Problem requirements:
Each line holding the word "sufficient" must appear in the answer, copied from the entries.

Saved entries:
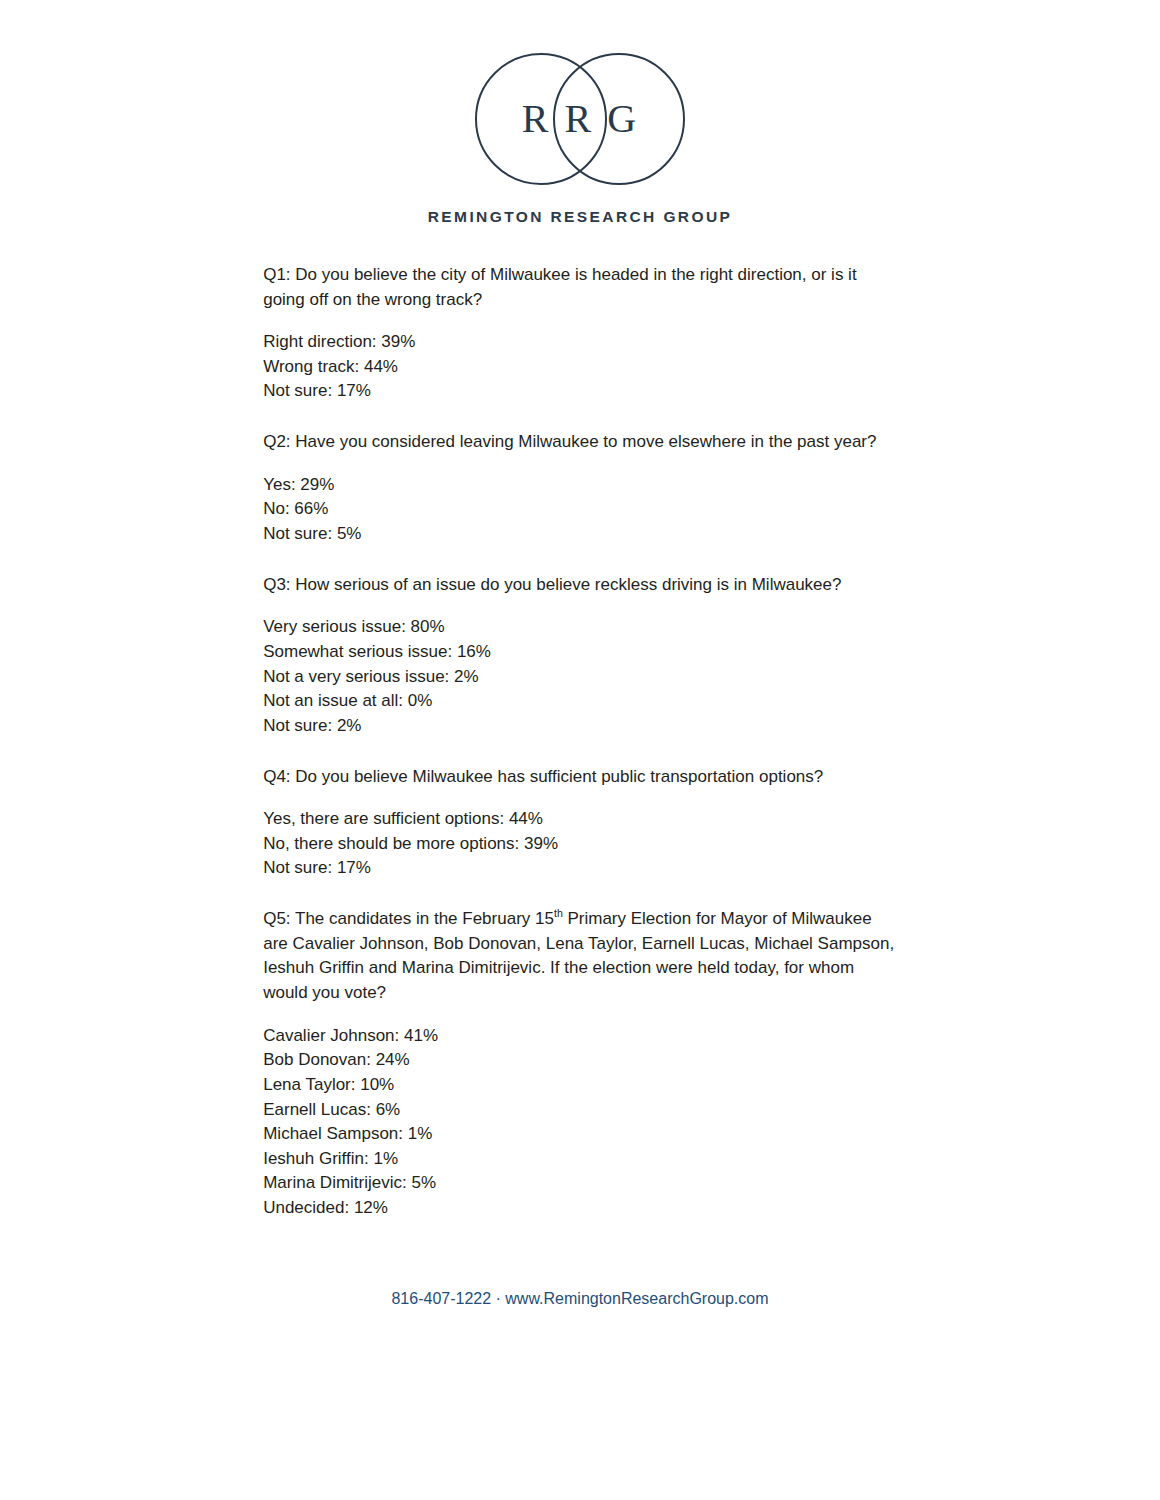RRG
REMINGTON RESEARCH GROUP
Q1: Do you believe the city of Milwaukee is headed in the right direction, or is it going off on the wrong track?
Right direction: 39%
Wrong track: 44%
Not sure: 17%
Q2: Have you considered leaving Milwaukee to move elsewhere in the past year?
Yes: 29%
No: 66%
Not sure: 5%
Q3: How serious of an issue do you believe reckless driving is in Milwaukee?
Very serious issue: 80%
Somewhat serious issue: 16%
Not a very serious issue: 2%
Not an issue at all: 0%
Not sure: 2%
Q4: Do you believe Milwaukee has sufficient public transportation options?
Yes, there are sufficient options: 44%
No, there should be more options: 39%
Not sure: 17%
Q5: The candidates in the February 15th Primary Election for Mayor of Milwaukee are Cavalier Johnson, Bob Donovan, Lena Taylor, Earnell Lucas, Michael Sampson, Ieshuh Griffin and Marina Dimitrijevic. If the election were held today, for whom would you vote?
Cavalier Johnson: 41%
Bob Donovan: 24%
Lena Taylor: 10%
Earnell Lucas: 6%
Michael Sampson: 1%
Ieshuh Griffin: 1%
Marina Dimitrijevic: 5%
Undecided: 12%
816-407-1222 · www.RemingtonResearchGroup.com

Result for this exercise:
Q4: Do you believe Milwaukee has sufficient public transportation options?
Yes, there are sufficient options: 44%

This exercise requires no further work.